Skip to main content

AB_TEST

The AB_TEST command calculates a number of useful statistics for comparing groups, including statistical significance and a p-value, to determine if the two or more groups are significantly different. This method is most commonly applied to A/B testing, but can be used for any kind of statistical testing. This includes multiple groups, A/B/C testing, and comparing numerical or categorical.

The AB_TEST command takes two inputs: the target column (the column we wish to compare, e.g. conversion, churn, click-through-rate), and the treatment column (i.e. the group they belong to - A/B, gender, location... whatever you wish!). By default, the treatment column is assumed to be treatment, and needs to be specified otherwise.

The output will contain several new columns, which are explained in the Returns sections below.

Technical details:

  • numeric: T-test for the means of two independent samples of scores.
  • categorical: Chi-squared test of independence of variables..

Syntax

AB_TEST(<column_name>, [treatment=<column_name>>])

Options

  • treatment can be used to specify the column defining the group (A/B, gender, etc). Default is treatment.

Returns

Returns several statistical outputs below, allowing you to quickly determine if the groups are significantly different to one another:

  • numeric:
    • count - total number of valid (non-NULL) values in column
    • mean - mean value of outcome for each treatment
    • mean_upper - 95th percentile confidence interval on the mean value of outcome for each treatment
    • mean_lower - 5th percentile confidence interval on the mean value of outcome for each treatment
    • indexing - relative index of the treatment mean compared to all treatments
    • p_value - the p-value calculated by the statistical test (independent t-test)

**Collected data:**
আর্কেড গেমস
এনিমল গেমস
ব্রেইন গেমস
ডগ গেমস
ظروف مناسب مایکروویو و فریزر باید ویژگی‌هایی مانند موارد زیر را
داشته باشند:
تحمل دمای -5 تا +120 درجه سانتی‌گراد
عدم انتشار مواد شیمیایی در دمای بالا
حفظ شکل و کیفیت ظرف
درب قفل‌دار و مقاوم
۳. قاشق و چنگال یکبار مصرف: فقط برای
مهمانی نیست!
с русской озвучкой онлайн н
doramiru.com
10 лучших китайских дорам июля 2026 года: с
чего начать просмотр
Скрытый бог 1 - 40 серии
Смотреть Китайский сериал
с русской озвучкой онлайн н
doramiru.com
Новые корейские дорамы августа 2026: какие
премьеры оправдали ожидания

**Exercise tasks:**
1. Translate this sentence from the AB_TEST documentation into Spanish: "This method is most commonly applied to A/B testing, but can be used for any kind of statistical testing."
2. Carry on the AB_TEST documentation from the point where it stops.

**Outputs by task:**
1. Este método se aplica con mayor frecuencia a las pruebas A/B, pero puede usarse para cualquier tipo de prueba estadística.

2.
    • stat_sig - if statistically significant (p_value < 0.05) then returns 1, else 0.
  • categorical:
    • count - total number of valid (non-NULL) values in column
    • percentage - percentage of outcome for each treatment
    • percentage_upper - 95th percentile confidence interval on the percentage of outcome for each treatment
    • percentage_lower - 5th percentile confidence interval on the percentage of outcome for each treatment
    • indexing - relative index of the treatment percentage compared to all treatments
    • p_value - the p-value calculated by the statistical test (chi-squared)
    • stat_sig - if statistically significant (p_value < 0.05) then returns 1, else 0.

Examples

A/B test to see if a new feature increases usage.

SELECT * FROM user AB_TEST(total_hours_active_per_week, treatment=feature_group)

Statistical test to see gender affects the types of products users buy.

SELECT * FROM user AB_TEST(product_category, treatment=gender)